Required work: In your copy, reproduce each entry exactly and include no picture.

-- -- --

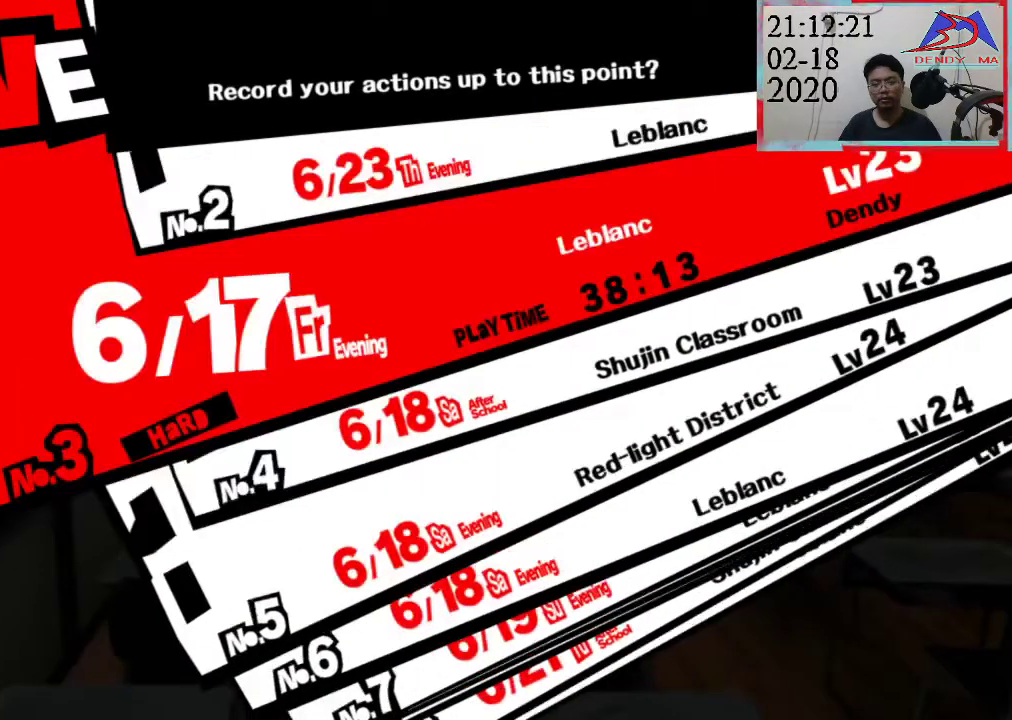
{"buttons": [], "left_stick": "center", "right_stick": "center", "events": [[117, "CROSS", "down"], [183, "START", "up"], [200, "CROSS", "up"]]}
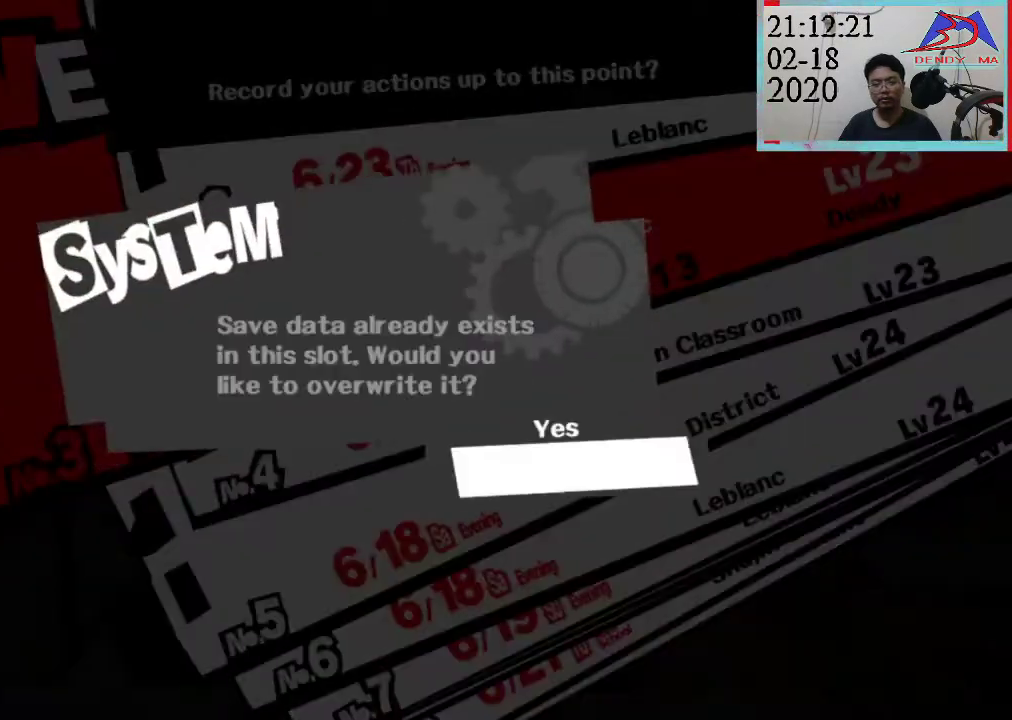
{"buttons": ["CROSS"], "left_stick": "center", "right_stick": "center", "events": [[17, "DPAD_UP", "down"], [150, "DPAD_UP", "up"], [467, "CROSS", "down"]]}
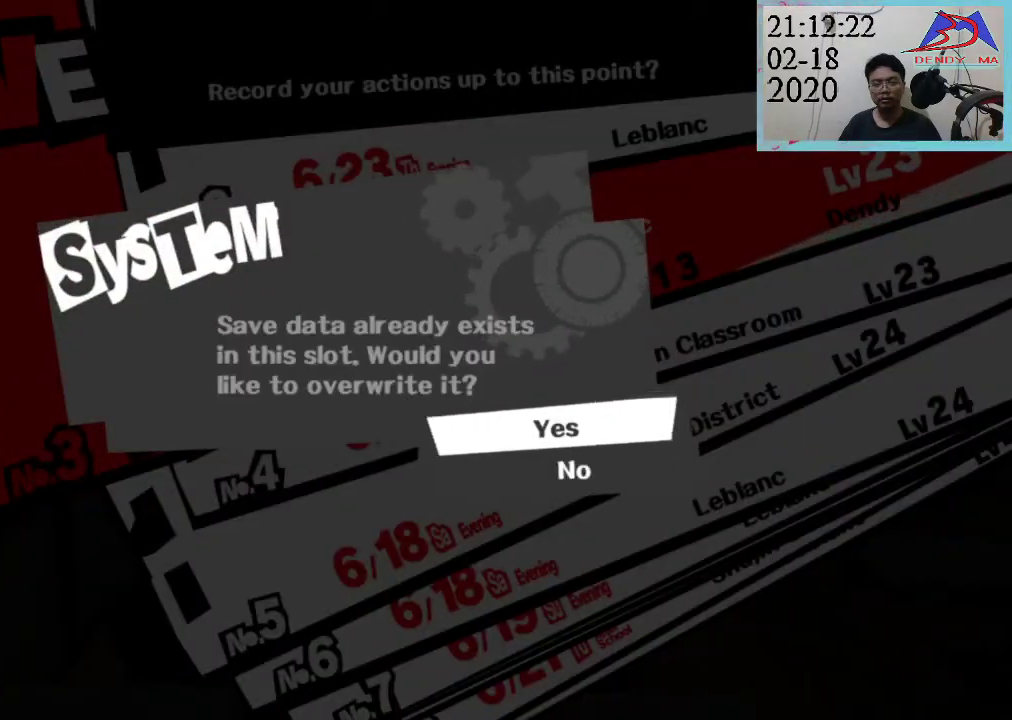
{"buttons": [], "left_stick": "center", "right_stick": "center", "events": [[167, "CROSS", "up"]]}
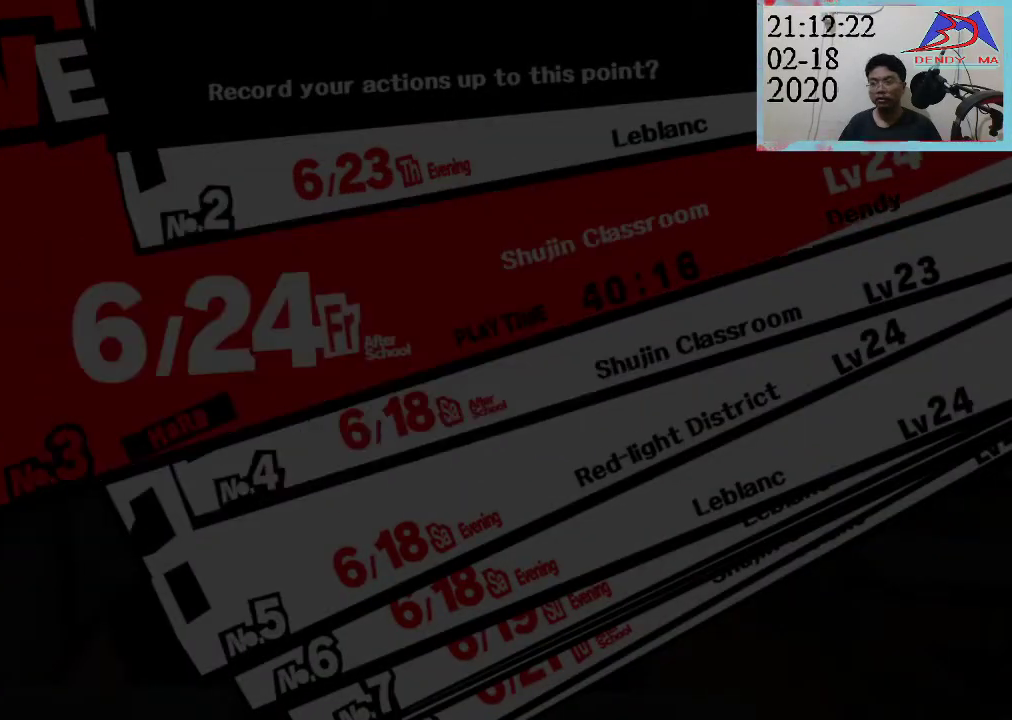
{"buttons": [], "left_stick": "center", "right_stick": "center", "events": []}
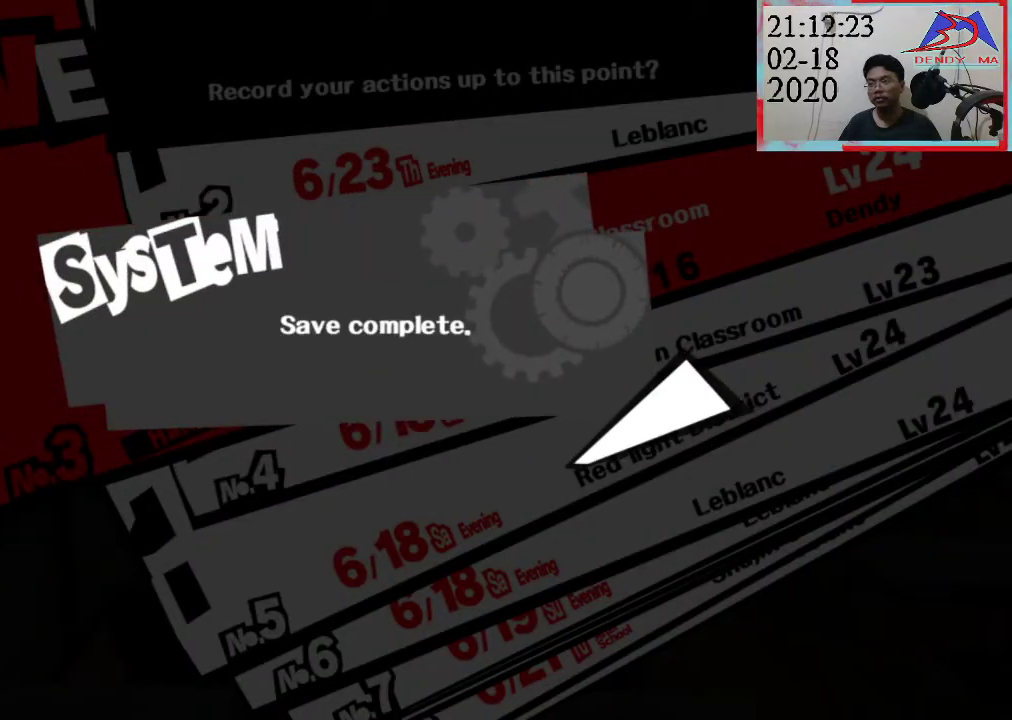
{"buttons": [], "left_stick": "center", "right_stick": "center", "events": [[233, "CROSS", "down"], [367, "CROSS", "up"], [367, "START", "down"], [467, "START", "up"]]}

-- -- --

Result below:
{"buttons": [], "left_stick": "center", "right_stick": "center", "events": [[117, "CROSS", "down"], [183, "START", "up"], [200, "CROSS", "up"]]}
{"buttons": ["CROSS"], "left_stick": "center", "right_stick": "center", "events": [[17, "DPAD_UP", "down"], [150, "DPAD_UP", "up"], [467, "CROSS", "down"]]}
{"buttons": [], "left_stick": "center", "right_stick": "center", "events": [[167, "CROSS", "up"]]}
{"buttons": [], "left_stick": "center", "right_stick": "center", "events": []}
{"buttons": [], "left_stick": "center", "right_stick": "center", "events": [[233, "CROSS", "down"], [367, "CROSS", "up"], [367, "START", "down"], [467, "START", "up"]]}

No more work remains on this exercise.